Shawn Liang, MD1, Mahnoor Khan, DO2, Pranay Srivastava, MD3 1Mount Sinai South Nassau, Bellmore, NY; 2ISMMS Mt. Sinai South Nassau, Oceanside, NY; 3Mount Sinai South Nassau, Oceanside, NY
Introduction: Lynch syndrome is a genetic disorder caused by DNA mismatch repair gene mutations, increasing the risk of colorectal and extracolonic cancers. Currently, no association between Lynch syndrome and Extranodal marginal zone lymphoma of mucosa-associated lymphoid tissue (MALTL) has been reported. Eosinophilic esophagitis (EoE) is a chronic disease with unclear causes, characterized by symptoms like dysphagia, acid reflux, and abdominal pain. EoE is typically managed symptomatically, and there is no known link between EoE and gastrointestinal malignancies. However, there has been at least one case of incidental MALTL findings in patients with EoE.

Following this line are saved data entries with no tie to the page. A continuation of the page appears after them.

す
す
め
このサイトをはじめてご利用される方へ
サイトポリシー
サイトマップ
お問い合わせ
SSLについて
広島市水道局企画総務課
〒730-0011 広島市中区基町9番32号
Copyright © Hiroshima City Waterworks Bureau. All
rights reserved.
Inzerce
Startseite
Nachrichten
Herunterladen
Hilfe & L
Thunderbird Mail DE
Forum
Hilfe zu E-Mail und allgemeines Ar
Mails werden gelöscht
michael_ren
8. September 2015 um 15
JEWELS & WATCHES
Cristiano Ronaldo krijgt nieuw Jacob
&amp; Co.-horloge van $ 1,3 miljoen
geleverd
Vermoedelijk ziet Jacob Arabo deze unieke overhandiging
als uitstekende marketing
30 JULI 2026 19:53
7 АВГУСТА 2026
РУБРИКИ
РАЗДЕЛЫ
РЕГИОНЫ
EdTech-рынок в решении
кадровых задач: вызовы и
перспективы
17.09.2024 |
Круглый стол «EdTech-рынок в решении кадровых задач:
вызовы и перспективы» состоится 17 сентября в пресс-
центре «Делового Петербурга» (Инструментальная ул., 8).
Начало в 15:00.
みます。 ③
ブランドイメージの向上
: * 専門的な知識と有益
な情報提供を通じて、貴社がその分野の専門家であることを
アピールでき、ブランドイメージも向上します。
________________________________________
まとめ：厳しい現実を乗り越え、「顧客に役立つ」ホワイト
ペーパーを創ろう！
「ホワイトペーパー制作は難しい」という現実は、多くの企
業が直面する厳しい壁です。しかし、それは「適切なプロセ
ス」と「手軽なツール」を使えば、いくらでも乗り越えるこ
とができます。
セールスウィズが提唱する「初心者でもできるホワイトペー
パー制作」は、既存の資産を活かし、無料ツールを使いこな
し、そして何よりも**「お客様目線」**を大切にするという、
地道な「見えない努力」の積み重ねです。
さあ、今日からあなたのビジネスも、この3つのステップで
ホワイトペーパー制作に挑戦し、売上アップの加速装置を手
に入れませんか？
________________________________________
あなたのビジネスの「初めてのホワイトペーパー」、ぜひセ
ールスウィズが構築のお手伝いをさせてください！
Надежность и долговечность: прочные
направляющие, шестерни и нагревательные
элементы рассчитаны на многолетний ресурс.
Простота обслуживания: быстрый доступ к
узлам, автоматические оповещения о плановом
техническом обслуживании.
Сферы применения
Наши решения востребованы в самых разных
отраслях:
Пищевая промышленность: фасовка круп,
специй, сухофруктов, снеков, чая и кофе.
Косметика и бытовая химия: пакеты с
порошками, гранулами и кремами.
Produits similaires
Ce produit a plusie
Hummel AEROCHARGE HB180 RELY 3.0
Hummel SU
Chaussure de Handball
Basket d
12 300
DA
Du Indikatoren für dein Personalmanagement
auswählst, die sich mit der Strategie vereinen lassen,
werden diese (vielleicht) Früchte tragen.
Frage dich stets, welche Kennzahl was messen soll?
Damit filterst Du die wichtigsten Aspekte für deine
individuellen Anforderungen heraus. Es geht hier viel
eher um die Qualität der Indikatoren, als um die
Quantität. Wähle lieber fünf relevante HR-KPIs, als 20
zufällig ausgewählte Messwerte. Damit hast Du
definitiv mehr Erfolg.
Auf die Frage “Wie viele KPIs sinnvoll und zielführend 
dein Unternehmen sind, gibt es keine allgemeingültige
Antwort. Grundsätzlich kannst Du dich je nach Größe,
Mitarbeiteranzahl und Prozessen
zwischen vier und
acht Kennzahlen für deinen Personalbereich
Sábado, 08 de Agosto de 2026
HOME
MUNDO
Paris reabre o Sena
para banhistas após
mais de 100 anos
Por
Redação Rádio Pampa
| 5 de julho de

This paper describes a case of a patient with a history of Lynch syndrome and Eosinophilic Esophagitis, who presented with hematochezia and was found to have MALT lymphoma.
Case Description/Methods: The patient is a 28-year-old female with Lynch syndrome with PMS2 gene mutation and Eosinophilic Esophagitis in 2017 presents with dysphagia. She has not undergone surveillance endoscopy since then and is on a proton pump inhibitor only. The patient denies other gastrointestinal or B symptoms. She underwent upper endoscopy and colonoscopy with biopsies, revealing squamous mucosa with basal cell and papillary hyperplasia in the proximal esophagus, consistent with eosinophilic esophagitis. The biopsy of the ileum showed a marginal zone and adjacent diffuse proliferation of small, monocytoid appearing B lymphocytes infiltrating glands, with positive staining for CD20 and BCL-2. The Wotherspoon score was 4, concerning for MALT lymphoma.
Discussion: MALTL is a low-grade B-cell lymphoma that can affect various organs, including the gastrointestinal tract, lung, thyroid, skin, and other epithelial tissues. It is believed to result from B-cell mutation and proliferation due to chronic inflammation caused by infection or autoimmune processes. This patient does not have a history of autoimmune diseases nor evidence of any gastrointestinal infections such as H Pylori, and neither Lynch syndrome nor EoE are directly associated with an increased risk of lymphatic cancers. However, it can be speculated that chronic inflammatory states, such as those seen in Lynch syndrome and EoE, may contribute to a predisposition for MALTL. Nevertheless, this case underscores the importance of surveillance endoscopies in patients diagnosed with Lynch syndrome.
Disclosures:
Shawn Liang indicated no relevant financial relationships.
Mahnoor Khan indicated no relevant financial relationships.
Pranay Srivastava indicated no relevant financial relationships.
Shawn Liang, MD1, Mahnoor Khan, DO2, Pranay Srivastava, MD3. P1318 - Case of Suspected B-Cell MALT Lymphoma in Patient With Lynch Syndrome, ACG 2023 Annual Scientific Meeting Abstracts. Vancouver, BC, Canada: American College of Gastroenterology.